> **Page extract**
————————
German automaker Volkswagen has deepened its partnership with Swedish battery-maker Northvolt with a gigantic order and increased stake in company, as it teamed up with oil supermajor BP on speeding up the deployment of ultra-fast electric vehicle (EV) charging stations.

Volkswagen has ordered battery cells from Northvolt’s under-construction first gigafactory in Skellefteå, Sweden, for $14bn over the next ten years, making the company one of its strategic lead suppliers for premium battery cells in Europe.

Northvolt also said it will sell its joint venture share in its second battery cell venture in Salzgitter, Germany, to Volkswagen as the automotive manufacturer scales up its battery manufacturing efforts.

“Volkswagen is a key investor, customer and partner on the journey ahead and we will continue to work hard with the goal of providing them with the greenest battery on the planet as they rapidly expand their fleet of electric vehicles,” said Northvolt chief executive Peter Carlsson.

Six giga-factories

The mega-order and the increase of VW’s stake in Northvolt came as the carmaker is in a major ‘green’ shakeup that will see thousands of layoffs to free up investments for electric vehicles and other novel technologies with the goal to establish itself as the world’s largest e-car maker. Volkswagen plans to boost the share of electric vehicles as part of its European sales to 60% by 2030.

“Volkswagen will continue to deepen the collaboration and partnership with Northvolt. They are one of our key battery suppliers as we make the transition to electric mobility – and there is potential to expand this partnership even further,” said Thomas Schmall, chairman of the board of management of Volkswagen Group Components.
————————
> **Data supplied**
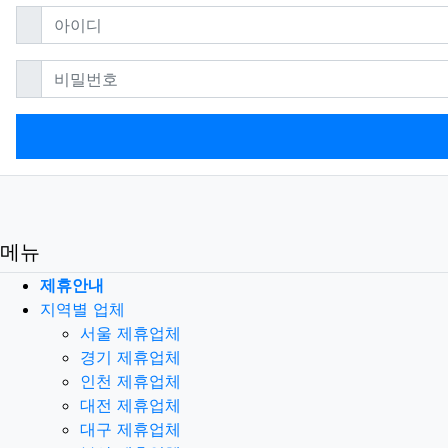
필수
아이디
필수
비밀번호
메뉴
제휴안내
지역별 업체
서울 제휴업체
경기 제휴업체
인천 제휴업체
대전 제휴업체
대구 제휴업체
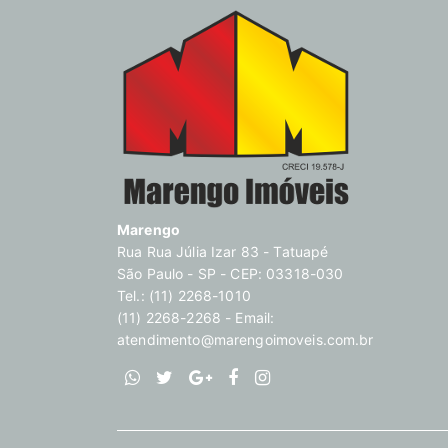
Marengo
Rua Rua Júlia Izar 83 - Tatuapé
São Paulo - SP - CEP: 03318-030
Tel.: (11) 2268-1010
(11) 2268-2268 - Email:
atendimento@marengoimoveis.com.br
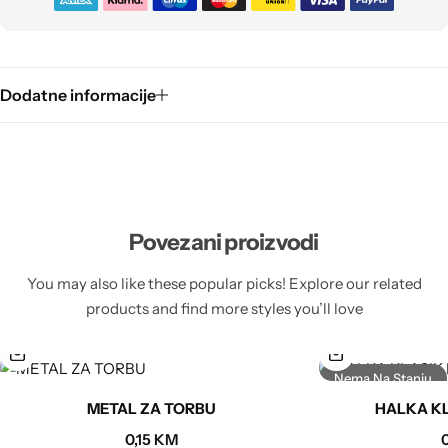
Dodatne informacije
Povezani proizvodi
You may also like these popular picks! Explore our related
products and find more styles you’ll love
Nema Na Stanju
METAL ZA TORBU
HALKA KL
0,15
KM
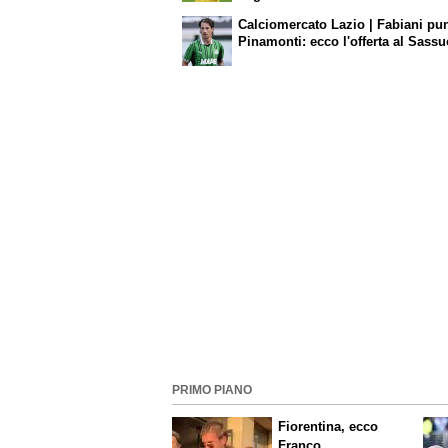
Calciomercato Lazio | Fabiani pu
Pinamonti: ecco l'offerta al Sassu
PRIMO PIANO
Fiorentina, ecco
Franco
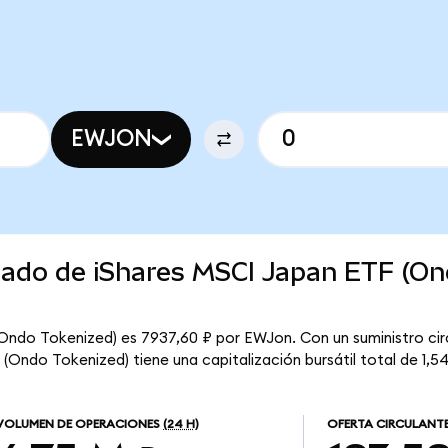
EWJON
rcado de iShares MSCI Japan ETF (O
(Ondo Tokenized) es 7937,60 ₽ por EWJon. Con un suministro cir
(Ondo Tokenized) tiene una capitalización bursátil total de 1,5
VOLUMEN DE OPERACIONES
(24 H)
OFERTA CIRCULANT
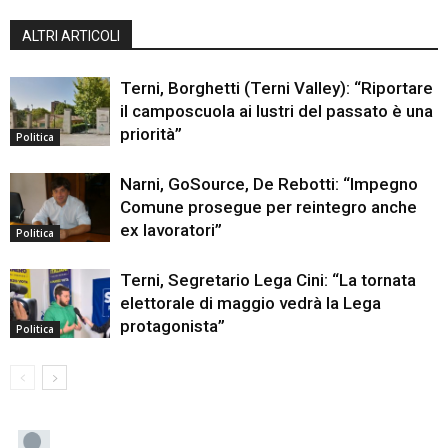
ALTRI ARTICOLI
Terni, Borghetti (Terni Valley): “Riportare
il camposcuola ai lustri del passato è una
priorità”
Politica
Narni, GoSource, De Rebotti: “Impegno
Comune prosegue per reintegro anche
ex lavoratori”
Politica
Terni, Segretario Lega Cini: “La tornata
elettorale di maggio vedrà la Lega
protagonista”
Politica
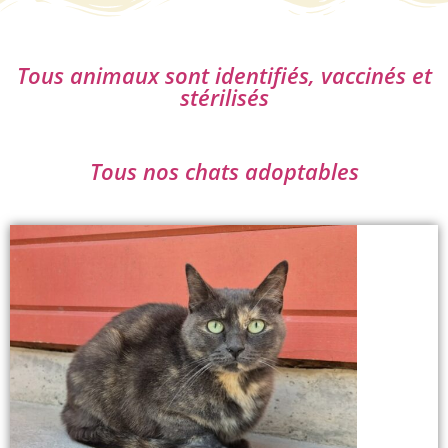
Tous animaux sont identifiés, vaccinés et
stérilisés
Tous nos chats adoptables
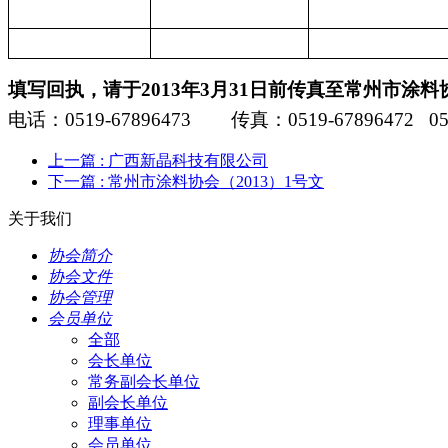
填写回执，请于
2013
年
3
月
31
日前传真至常州市涂料
电话：
0519-67896473
传真：
0519-67896472 05
上一篇
: 广西新晶科技有限公司
下一篇
: 常州市涂料协会（2013）1号文
关于我们
协会简介
协会文件
协会管理
会员单位
全部
会长单位
常务副会长单位
副会长单位
理事单位
会员单位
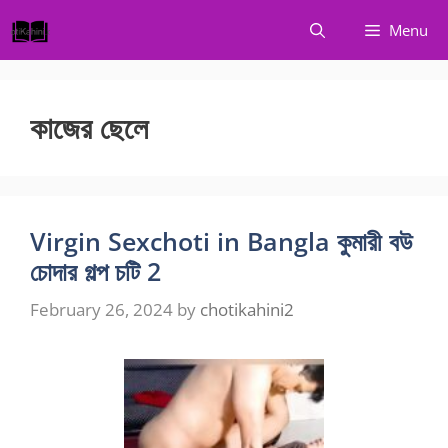
Skip
Menu
to
content
কাজের ছেলে
Virgin Sexchoti in Bangla কুমারী বউ
চোদার গল্প চটি 2
February 26, 2024
by
chotikahini2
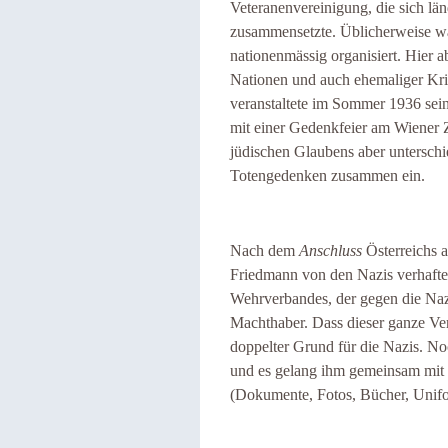
Veteranenvereinigung, die sich lä
zusammensetzte. Üblicherweise w
nationenmässig organisiert. Hier a
Nationen und auch ehemaliger K
veranstaltete im Sommer 1936 sein
mit einer Gedenkfeier am Wiener Z
jüdischen Glaubens aber untersch
Totengedenken zusammen ein.
Nach dem
Anschluss
Österreichs 
Friedmann von den Nazis verhaftet.
Wehrverbandes, der gegen die Nazis
Machthaber. Dass dieser ganze Ve
doppelter Grund für die Nazis. No
und es gelang ihm gemeinsam mit 
(Dokumente, Fotos, Bücher, Unifo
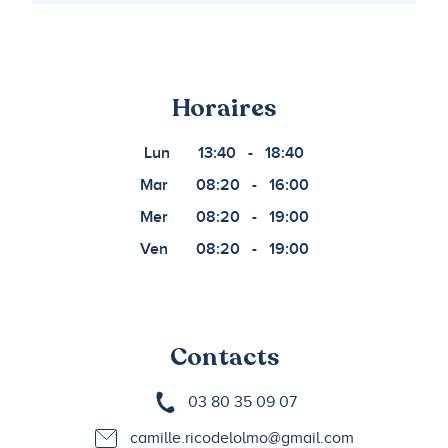
Horaires
Lun
13:40
-
18:40
Mar
08:20
-
16:00
Mer
08:20
-
19:00
Ven
08:20
-
19:00
Contacts
03 80 35 09 07
camille.ricodelolmo@gmail.com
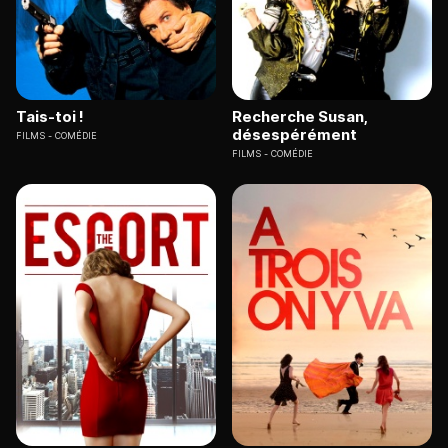
Tais-toi !
Recherche Susan,
désespérément
FILMS
COMÉDIE
FILMS
COMÉDIE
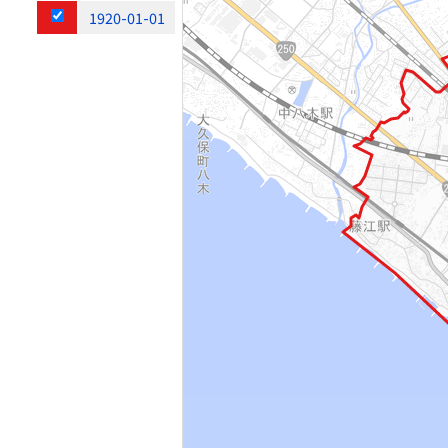
1920-01-01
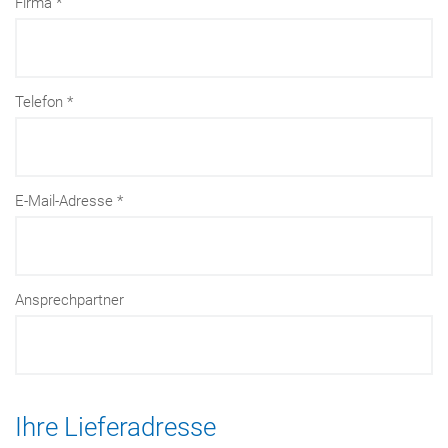
Firma
Telefon
E-Mail-Adresse
Ansprechpartner
Ihre Lieferadresse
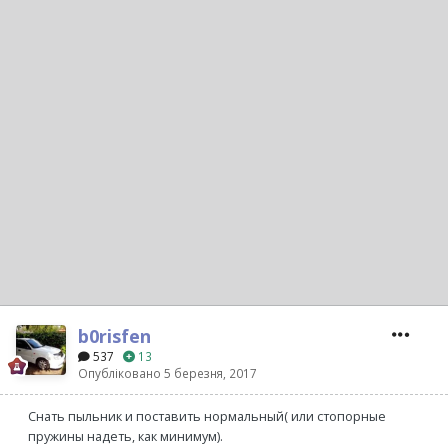
b0risfen
537
13
Опубліковано
5 березня, 2017
Снать пыльник и поставить нормальный( или стопорные
пружины надеть, как минимум).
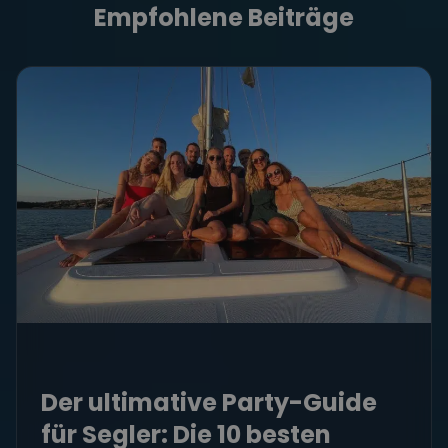
Empfohlene Beiträge
Der ultimative Party-Guide
für Segler: Die 10 besten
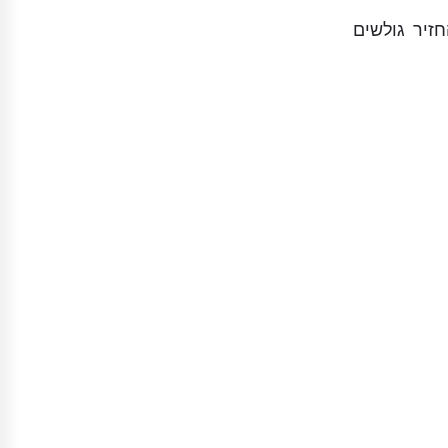
זיר גולשים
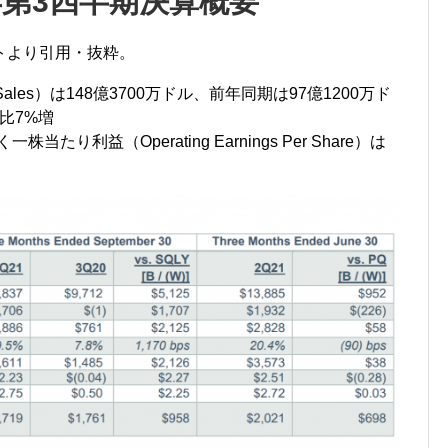
年第3四半期決算概要
トより引用・抜粋。
Sales）は148億3700万ドル、前年同期は97億1200万ド
比7%増
たり利益（Operating Earnings Per Share）は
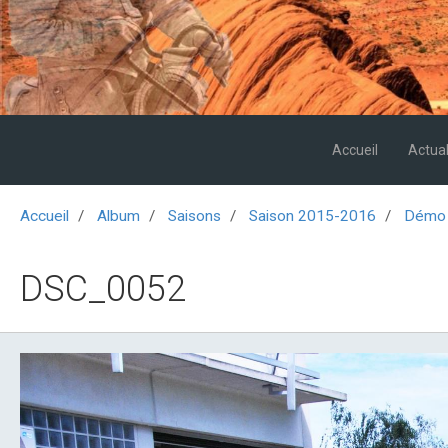
Accueil
Actual
Accueil
Album
Saisons
Saison 2015-2016
Démo 
DSC_0052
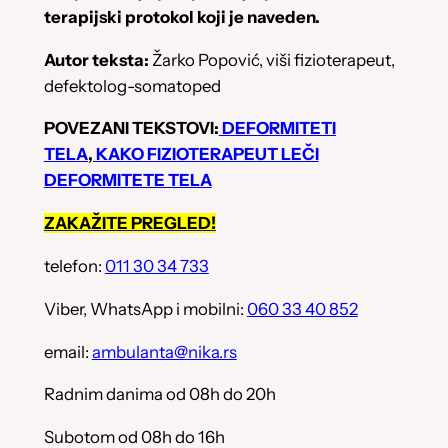
terapijski protokol koji je naveden.
Autor teksta:
Žarko Popović, viši fizioterapeut,
defektolog-somatoped
POVEZANI TEKSTOVI:
DEFORMITETI
TELA
,
KAKO FIZIOTERAPEUT LEČI
DEFORMITETE TELA
ZAKAŽITE PREGLED!
telefon:
011 30 34 733
Viber, WhatsApp i mobilni:
060 33 40 852
email:
ambulanta@nika.rs
Radnim danima od 08h do 20h
Subotom od 08h do 16h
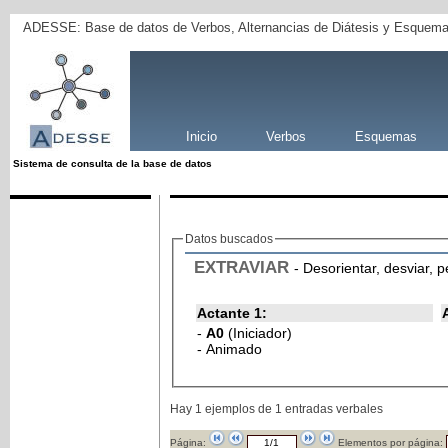
ADESSE: Base de datos de Verbos, Alternancias de Diátesis y Esquema
Inicio
Verbos
Esquemas
Sistema de consulta de la base de datos
Datos buscados
EXTRAVIAR
- Desorientar, desviar, p
Actante 1:
-
A0
(Iniciador)
- Animado
Hay 1 ejemplos de 1 entradas verbales
Página:
Elementos por página:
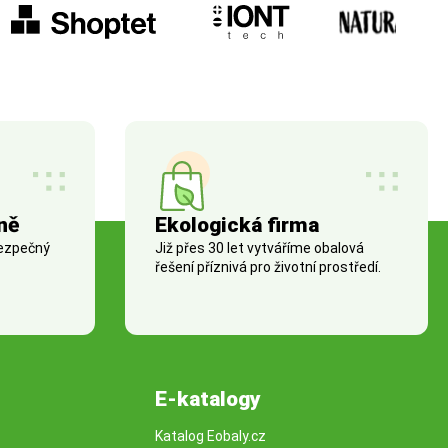
ně
Ekologická firma
bezpečný
Již přes 30 let vytváříme obalová
řešení příznivá pro životní prostředí.
E-katalogy
Katalog Eobaly.cz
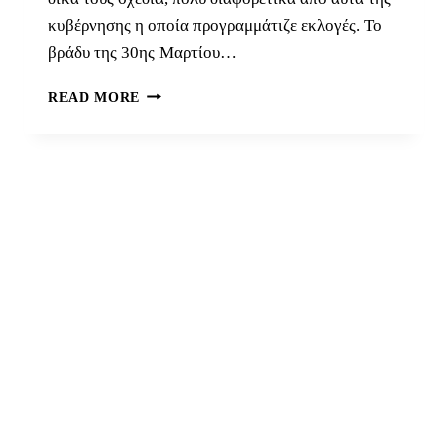
κυβέρνησης η οποία προγραμμάτιζε εκλογές. Το
βράδυ της 30ης Μαρτίου…
ΛΙΤΌΧΩΡΟ
READ MORE
1946…
ΕΚΕΊ
ΠΟΥ
ΞΕΚΊΝΗΣΕ
Ο
ΤΡΊΤΟΣ
ΓΎΡΟΣ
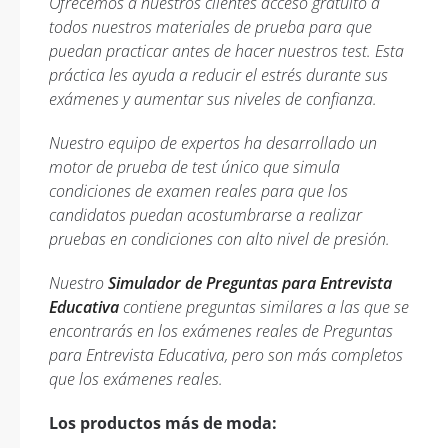
Ofrecemos a nuestros clientes acceso gratuito a
todos nuestros materiales de prueba para que
puedan practicar antes de hacer nuestros test. Esta
práctica les ayuda a reducir el estrés durante sus
exámenes y aumentar sus niveles de confianza.
Nuestro equipo de expertos ha desarrollado un
motor de prueba de test único que simula
condiciones de examen reales para que los
candidatos puedan acostumbrarse a realizar
pruebas en condiciones con alto nivel de presión.
Nuestro
Simulador de Preguntas para Entrevista
Educativa
contiene preguntas similares a las que se
encontrarás en los exámenes reales de Preguntas
para Entrevista Educativa, pero son más completos
que los exámenes reales.
Los productos más de moda:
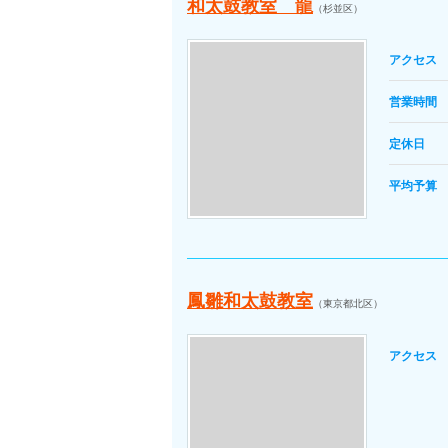
和太鼓教室 龍
（杉並区）
アクセス
営業時間
定休日
平均予算
鳳雛和太鼓教室
（東京都北区）
アクセス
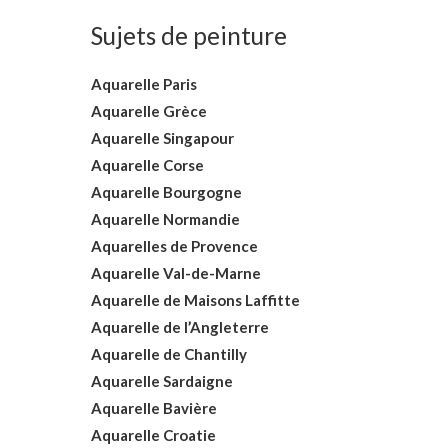
Sujets de peinture
Aquarelle Paris
Aquarelle Grèce
Aquarelle Singapour
Aquarelle Corse
Aquarelle Bourgogne
Aquarelle Normandie
Aquarelles de Provence
Aquarelle Val-de-Marne
Aquarelle de Maisons Laffitte
Aquarelle de l’Angleterre
Aquarelle de Chantilly
Aquarelle Sardaigne
Aquarelle Bavière
Aquarelle Croatie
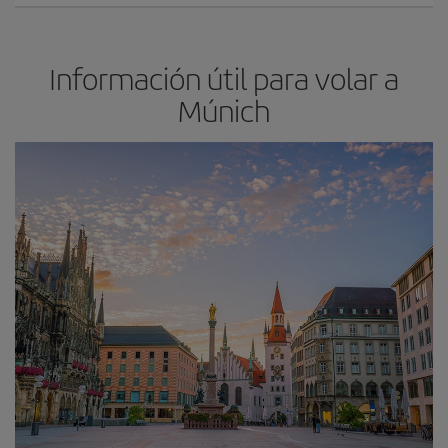
Información útil para volar a
Múnich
————————
> **Prompt A**
Copy the stretch of the Volkswagen and Northvolt article from "German automaker Volkswagen" through "battery manufacturing efforts.".
> **Prompt B**
In the Volkswagen and Northvolt article, what share of its European sales does Volkswagen plan to reach with electric vehicles by 2030?

> **Expected answer A**
German automaker Volkswagen has deepened its partnership with Swedish battery-maker Northvolt with a gigantic order and increased stake in company, as it teamed up with oil supermajor BP on speeding up the deployment of ultra-fast electric vehicle (EV) charging stations.

Volkswagen has ordered battery cells from Northvolt’s under-construction first gigafactory in Skellefteå, Sweden, for $14bn over the next ten years, making the company one of its strategic lead suppliers for premium battery cells in Europe.

Northvolt also said it will sell its joint venture share in its second battery cell venture in Salzgitter, Germany, to Volkswagen as the automotive manufacturer scales up its battery manufacturing efforts.

> **Expected answer B**
60%